**Job item:** Only those lines in the data below from the line containing "framed print: present" through the line containing "legume: present [357,702,416,751]", both included, should be restated word for word.

**Data:**
╭──

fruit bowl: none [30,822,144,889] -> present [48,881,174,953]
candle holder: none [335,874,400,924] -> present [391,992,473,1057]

╰──
╭──

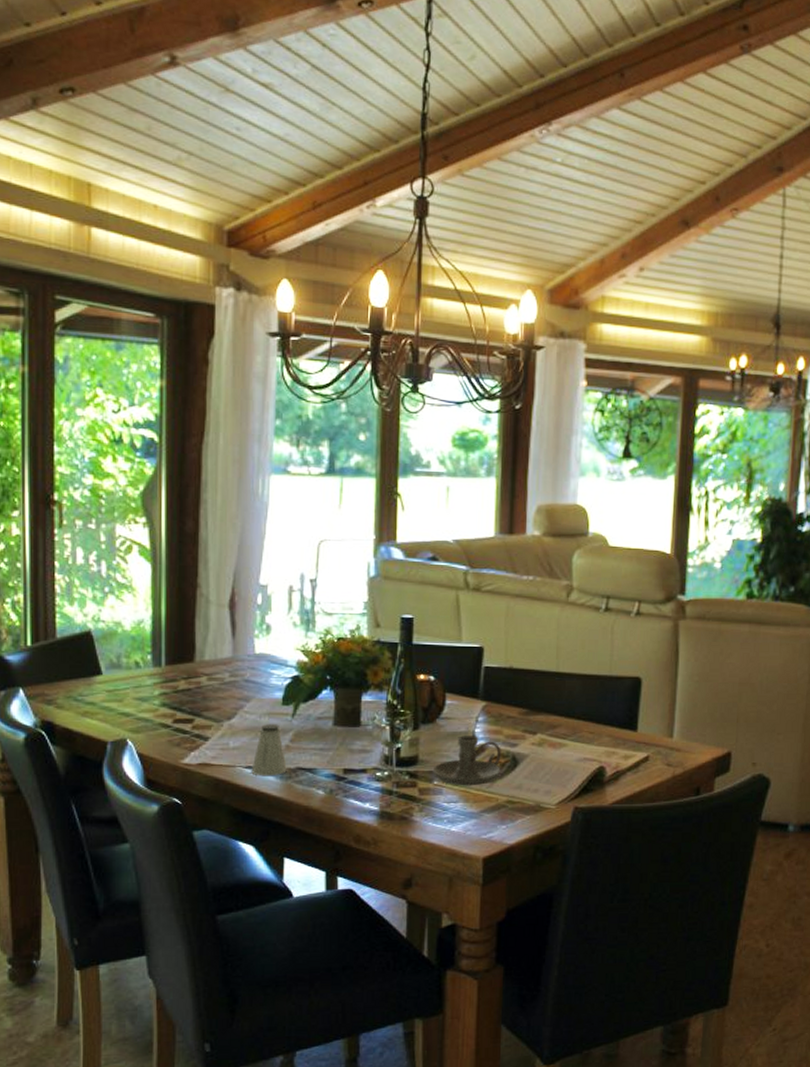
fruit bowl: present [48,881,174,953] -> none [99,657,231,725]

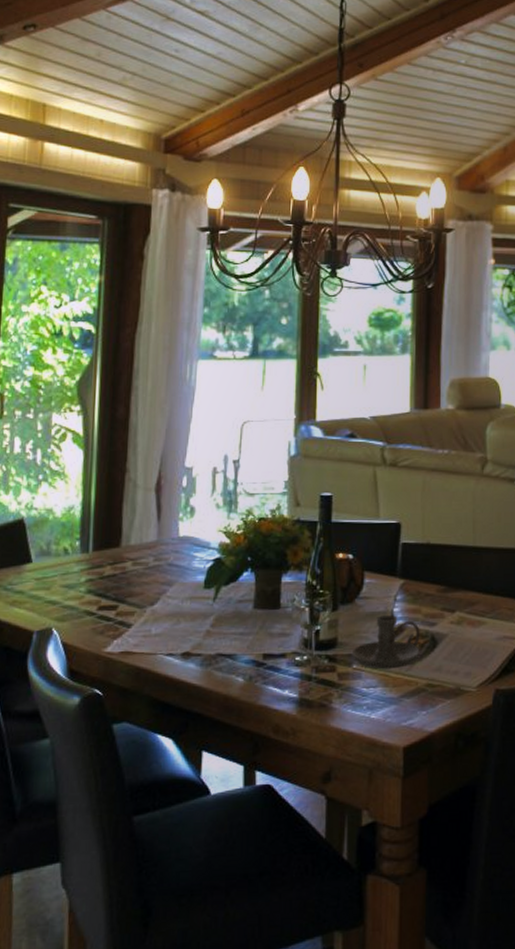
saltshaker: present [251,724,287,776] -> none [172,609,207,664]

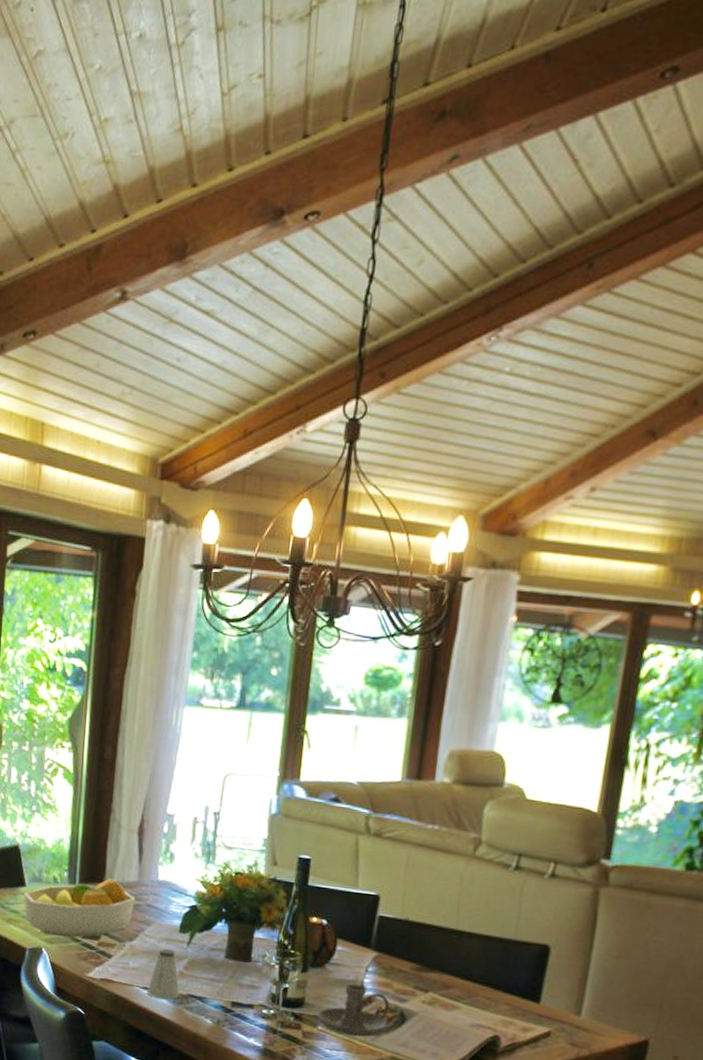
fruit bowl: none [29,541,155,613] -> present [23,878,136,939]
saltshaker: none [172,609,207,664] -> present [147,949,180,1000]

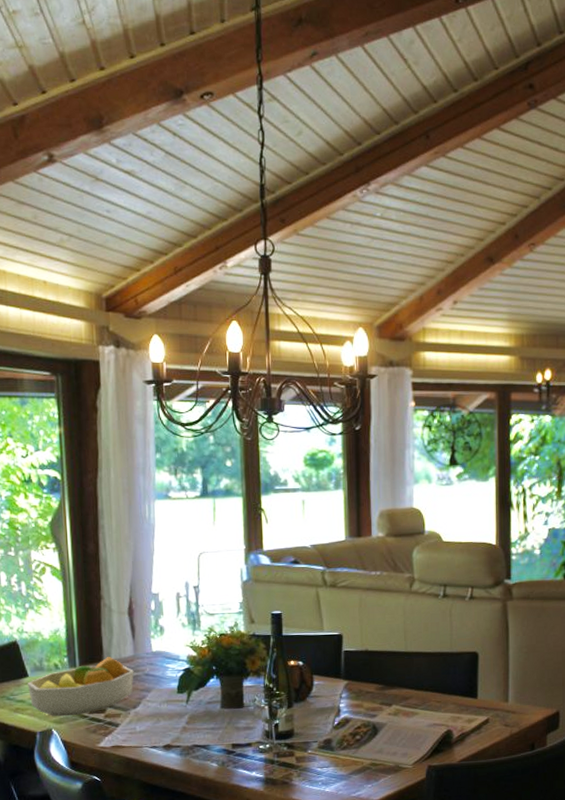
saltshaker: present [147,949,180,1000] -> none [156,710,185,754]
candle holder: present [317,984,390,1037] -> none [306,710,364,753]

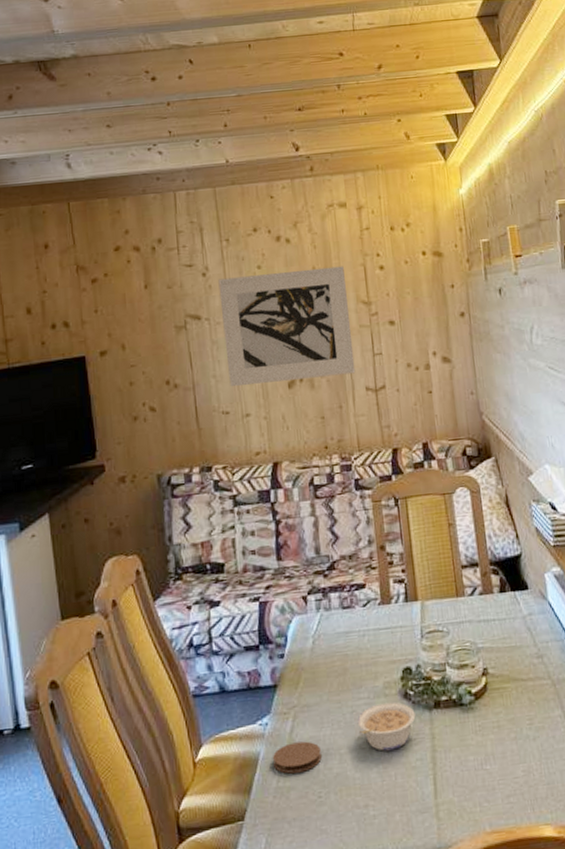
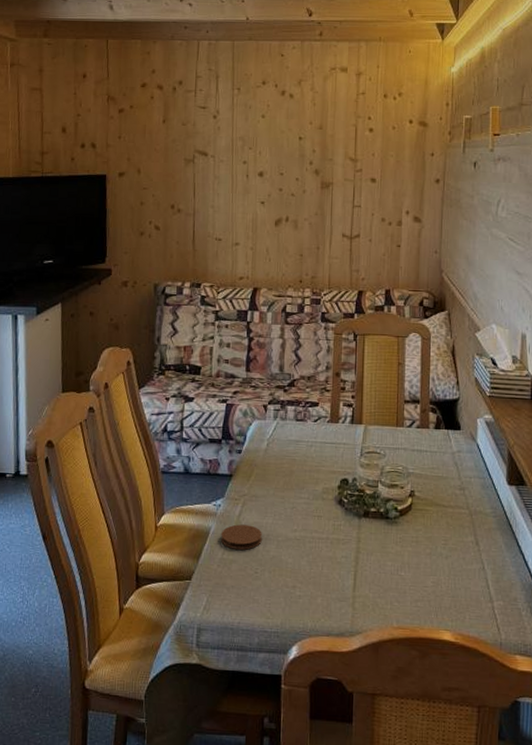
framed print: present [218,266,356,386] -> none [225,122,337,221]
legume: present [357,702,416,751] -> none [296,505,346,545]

╰──

**Output of the task:**
framed print: present [218,266,356,386] -> none [225,122,337,221]
legume: present [357,702,416,751] -> none [296,505,346,545]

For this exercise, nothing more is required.